La bronquitis es la irritación e inflamación de los bronquios debida a diversas causas. En los niños más pequeños es frecuente que se deba  a una infección causada por un microbio que provoca la obstrucción de las vías aéreas. Por su parte, el asma es una inflamación crónica de los bronquios, muy frecuente en niños, que puede tener diferentes causas. Se caracteriza por ataques recurrentes de dificultad respiratoria (disnea) y silbidos o pitidos en el pecho (sibilancias) a causa del estrechamiento de las vías respiratorias, que varían en severidad y frecuencia de una persona a otra.

El asma infantil se debe, por norma general, a una reacción alérgica ante diversos agentes, como los ácaros del polvo, polen, animales, etc.

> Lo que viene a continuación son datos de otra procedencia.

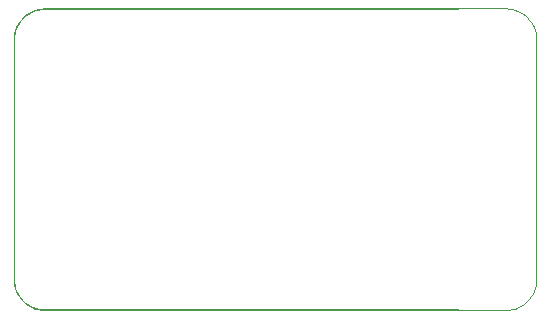
<source format=gm1>
G04*
G04 #@! TF.GenerationSoftware,Altium Limited,Altium Designer,20.2.3 (150)*
G04*
G04 Layer_Color=16711935*
%FSLAX24Y24*%
%MOIN*%
G70*
G04*
G04 #@! TF.SameCoordinates,A1FA694D-6CEF-4EEC-B524-7EF816075216*
G04*
G04*
G04 #@! TF.FilePolarity,Positive*
G04*
G01*
G75*
%ADD12C,0.0039*%
%ADD46C,0.0010*%
D12*
X27790Y24476D02*
X27785Y24576D01*
X27770Y24675D01*
X27746Y24772D01*
X27712Y24866D01*
X27669Y24956D01*
X27618Y25042D01*
X27558Y25122D01*
X27491Y25197D01*
X27417Y25264D01*
X27337Y25323D01*
X27251Y25375D01*
X27160Y25418D01*
X27066Y25451D01*
X26969Y25476D01*
X26870Y25490D01*
X26770Y25495D01*
Y15448D02*
X26870Y15453D01*
X26969Y15468D01*
X27066Y15492D01*
X27160Y15526D01*
X27251Y15568D01*
X27337Y15620D01*
X27417Y15679D01*
X27491Y15747D01*
X27558Y15821D01*
X27618Y15901D01*
X27669Y15987D01*
X27712Y16078D01*
X27746Y16172D01*
X27770Y16269D01*
X27785Y16368D01*
X27790Y16468D01*
X11391Y25495D02*
X11291Y25490D01*
X11192Y25476D01*
X11095Y25451D01*
X11000Y25418D01*
X10910Y25375D01*
X10824Y25323D01*
X10744Y25264D01*
X10670Y25197D01*
X10602Y25122D01*
X10543Y25042D01*
X10491Y24956D01*
X10448Y24866D01*
X10415Y24772D01*
X10390Y24675D01*
X10376Y24576D01*
X10371Y24476D01*
Y16468D02*
X10376Y16368D01*
X10390Y16269D01*
X10415Y16172D01*
X10448Y16078D01*
X10491Y15987D01*
X10543Y15901D01*
X10602Y15821D01*
X10670Y15747D01*
X10744Y15679D01*
X10824Y15620D01*
X10910Y15568D01*
X11000Y15526D01*
X11095Y15492D01*
X11192Y15468D01*
X11291Y15453D01*
X11391Y15448D01*
X27790Y16468D02*
Y24476D01*
X11391Y25495D02*
X26770D01*
X10371Y16468D02*
Y24476D01*
X11391Y15448D02*
X26770D01*
D46*
X11391Y25473D02*
X11292Y25468D01*
X11194Y25453D01*
X11099Y25429D01*
X11006Y25396D01*
X10917Y25354D01*
X10832Y25303D01*
X10753Y25245D01*
X10680Y25178D01*
X10614Y25105D01*
X10555Y25026D01*
X10504Y24941D01*
X10462Y24852D01*
X10429Y24759D01*
X10405Y24664D01*
X10390Y24566D01*
X10386Y24468D01*
Y16468D02*
X10390Y16369D01*
X10405Y16272D01*
X10429Y16176D01*
X10462Y16083D01*
X10504Y15994D01*
X10555Y15909D01*
X10614Y15830D01*
X10680Y15757D01*
X10753Y15691D01*
X10832Y15632D01*
X10917Y15581D01*
X11006Y15539D01*
X11099Y15506D01*
X11194Y15482D01*
X11292Y15468D01*
X11391Y15463D01*
X10386Y16468D02*
Y24468D01*
X11391Y15463D02*
X25191D01*
X11391Y25473D02*
X25191D01*
M02*

</source>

Otra causa frecuente son las infecciones víricas, que a menudo pueden provocar broncoespasmo o bronquitis. También se les considera desencadenantes, al igual que la contaminación o el humo del tabaco. También puede ocurrir que el daño crónico y mantenido de los bronquios haga que estos sean muy reactivos a toda clase de estímulos, puedan cerrarse y se origine un broncoespasmo. Es lo que se denomina hiperreactividad bronquial.

La clave está en determinar el origen cuando un niño sufre una crisis con síntomas de tos y fatiga respiratoria. Por ello, es imprescindible acudir al pediatra para estudiar la causa y valorar los síntomas asociados. Por lo general, cuando hay fiebre y expectoración espesa, la causa suele ser una infección. También pueden aparecer síntomas como sibilancias –silbidos o pitos que se forman en los bronquios al pasar el aire–, disnea o dificultad para respirar, fatiga, opresión en el pecho y, en general, síntomas rinoconjuntivales –picor de ojos, nariz, mucosidad y estornudos–.Con frecuencia, los casos de bronquitis o broncoespasmo en los niños más pequeños suelen tener un origen infeccioso, vírico o bacteriano, mientras que en los más mayores y adolescentes las causas suelen ser alérgicas.

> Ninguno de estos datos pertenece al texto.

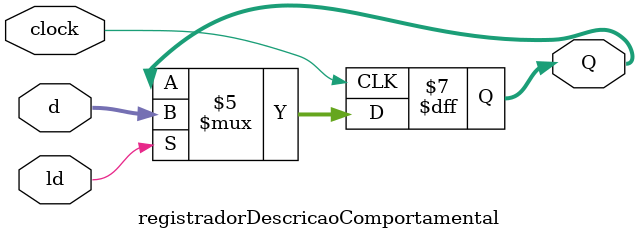
<source format=v>
/*
	Registrador de carga paralela
	Descreva um registrador de carga paralela de 4 bits em Verilog utilzando
	a abordagem comportamental. O registrador possui uma entrada ld, que quando
	ld = 1, deve-se efetuar a carga no registrador. Caso contrário(ld = 0), 
	o último valor é mantido. O registrador é sensível à borda de descida do relógio.
	
*/
module registradorDescricaoComportamental(input [3:0] d, input clock, ld, output reg [3:0] Q);
	initial begin 
		Q = 4'b0000;
	end
	always@(negedge clock) begin
		if(ld == 1) begin
			Q = d;
		end
	end
endmodule

</source>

Cuando los niños tienen un cuadro de infección de vías respiratorias superiores, la tos es algo normal. Pero deja de serlo cuando tose constantemente, al comer, al correr en el parque o durante la noche. Si durante más de 10-15 días la tos es persistente, se debe consultar al pediatra para valorar de nuevo al niño y constatar si es secundaria a la infección de las vías respiratorias superiores, a hiperreactividad o si se trata de una crisis de broncoespasmo.

Con respecto al tratamiento del asma, es necesario tener en cuenta dos aspectos:

  • Lo primero que hay que resolver es el episodio agudo. Abrir la via aérea. Eso se consigue con un tratamiento con broncodilatadores de corta acción. Para abrir lo antes posible la vía aérea, puede que el pediatra asocie corticoides vía oral.
  • Además, el tratamiento asociará lo pertinente para cada caso. Es decir, si se presupone infección bacteriana, se añadirá antibiótico o si se presupone vírica, antitérmicos o en el caso de ser secundaria a alérgenos, con antihistamínicos.

Una vez tratado el episodio agudo, se debe consultar con el pediatra para valorar si se precisa un tratamiento de mantenimiento para proteger la vía aérea e impedir que el niño vuelva a presentar otra crisis de broncoespasmo.